Murray struggled a little in the Eastern Conference Final against the Tampa Bay Lightning and when Penguins coach Mike Sullivan turned to Fleury to start Game 5 of that series, it appeared Murray's run might be over. But Sullivan didn't hesitate to turn back to Murray for Game 6 after Fleury faltered in a 4-3 overtime loss.

With the Penguins facing elimination, Murray demonstrated his mental toughness by making 28 saves in a 5-2 victory.

From there, there was no question that Murray would be the Penguins starter for as far they went. Sullivan stuck by Murray after he allowed three goals on San Jose's first five shots in a 4-2 loss in Game 5 of the Cup Final on Thursday and was rewarded with a championship on Sunday.

"One of the things I really love about him is his makeup because I think of all the positions in the game that's the one you need it the most," Sullivan said of Murray. "You're the last line of defense and you let in a goal that, hey, maybe everybody thinks you should have had. A lot of young players it affects and rattles their confidence. Matt has a demeanor about him that he doesn't let it affect his next save.

"He's able to just stay in the moment and try to make that next save. It usually takes players years to acquire that type of maturity and he has it at such a young age. It's impressive."

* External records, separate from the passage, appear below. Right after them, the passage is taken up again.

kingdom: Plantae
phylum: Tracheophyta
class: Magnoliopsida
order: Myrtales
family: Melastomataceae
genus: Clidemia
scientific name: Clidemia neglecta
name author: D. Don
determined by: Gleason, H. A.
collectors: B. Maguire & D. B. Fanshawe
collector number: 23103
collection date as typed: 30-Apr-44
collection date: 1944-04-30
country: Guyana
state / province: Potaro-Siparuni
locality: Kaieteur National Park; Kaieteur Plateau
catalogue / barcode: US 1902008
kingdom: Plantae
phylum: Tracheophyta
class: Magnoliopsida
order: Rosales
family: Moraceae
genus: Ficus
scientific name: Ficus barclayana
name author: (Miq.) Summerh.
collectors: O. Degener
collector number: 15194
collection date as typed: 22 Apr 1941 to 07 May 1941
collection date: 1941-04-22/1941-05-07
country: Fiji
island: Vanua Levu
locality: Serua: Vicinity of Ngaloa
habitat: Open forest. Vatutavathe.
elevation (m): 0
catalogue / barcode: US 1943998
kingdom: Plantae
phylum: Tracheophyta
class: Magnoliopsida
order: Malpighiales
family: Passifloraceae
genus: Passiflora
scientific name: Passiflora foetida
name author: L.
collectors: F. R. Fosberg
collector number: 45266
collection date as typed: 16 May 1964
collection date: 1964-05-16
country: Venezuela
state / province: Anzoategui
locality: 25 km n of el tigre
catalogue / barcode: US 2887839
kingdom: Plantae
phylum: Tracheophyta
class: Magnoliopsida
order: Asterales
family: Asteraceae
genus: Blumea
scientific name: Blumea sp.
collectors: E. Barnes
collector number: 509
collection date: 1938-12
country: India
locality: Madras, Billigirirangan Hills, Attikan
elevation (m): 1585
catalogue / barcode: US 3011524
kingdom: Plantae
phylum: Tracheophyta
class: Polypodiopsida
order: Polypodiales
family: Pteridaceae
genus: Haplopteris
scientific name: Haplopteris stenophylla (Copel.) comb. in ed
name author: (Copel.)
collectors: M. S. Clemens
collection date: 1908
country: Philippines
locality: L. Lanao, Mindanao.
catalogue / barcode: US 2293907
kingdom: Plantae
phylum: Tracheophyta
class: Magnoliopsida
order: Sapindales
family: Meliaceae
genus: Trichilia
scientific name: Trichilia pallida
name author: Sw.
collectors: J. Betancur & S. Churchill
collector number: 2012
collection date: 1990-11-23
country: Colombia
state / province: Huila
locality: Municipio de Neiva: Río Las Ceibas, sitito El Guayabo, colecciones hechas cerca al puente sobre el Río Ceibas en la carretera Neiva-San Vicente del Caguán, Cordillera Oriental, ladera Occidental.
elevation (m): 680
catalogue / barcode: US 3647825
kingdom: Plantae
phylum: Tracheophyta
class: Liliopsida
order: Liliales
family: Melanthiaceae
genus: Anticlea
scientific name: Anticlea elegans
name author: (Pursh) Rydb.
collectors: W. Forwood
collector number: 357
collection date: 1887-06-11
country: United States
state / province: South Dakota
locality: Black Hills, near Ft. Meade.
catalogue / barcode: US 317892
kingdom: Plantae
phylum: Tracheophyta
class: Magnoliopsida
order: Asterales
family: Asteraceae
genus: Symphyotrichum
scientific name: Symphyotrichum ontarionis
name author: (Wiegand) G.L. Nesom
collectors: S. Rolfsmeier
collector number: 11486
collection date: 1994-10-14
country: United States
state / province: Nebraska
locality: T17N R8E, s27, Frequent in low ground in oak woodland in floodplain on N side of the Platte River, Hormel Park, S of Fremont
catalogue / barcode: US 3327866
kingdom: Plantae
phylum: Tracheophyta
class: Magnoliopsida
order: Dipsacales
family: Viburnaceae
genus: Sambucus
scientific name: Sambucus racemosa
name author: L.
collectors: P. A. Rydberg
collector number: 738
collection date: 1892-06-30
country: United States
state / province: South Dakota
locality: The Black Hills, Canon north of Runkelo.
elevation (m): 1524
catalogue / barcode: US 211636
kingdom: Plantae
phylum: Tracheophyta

Murray wasn't tested often in Game 6, but was sharp when he had to be, particularly in the second period when he stopped 12 of 13 shots. He was mostly a spectator in the third period when the Penguins limited the Sharks to two shots on goal.

But, with the Stanley Cup on the line and the Penguins clinging to a 2-1 lead, the third period was still "nerve racking" for Murray until Patric Hornqvist's empty-net goal with 1:02 remaining.

"It's not easy," Murray said. "Our team gave up [two] shots the whole third period, so what an effort by our team. We had some great blocks and a great empty netter there to seal the deal."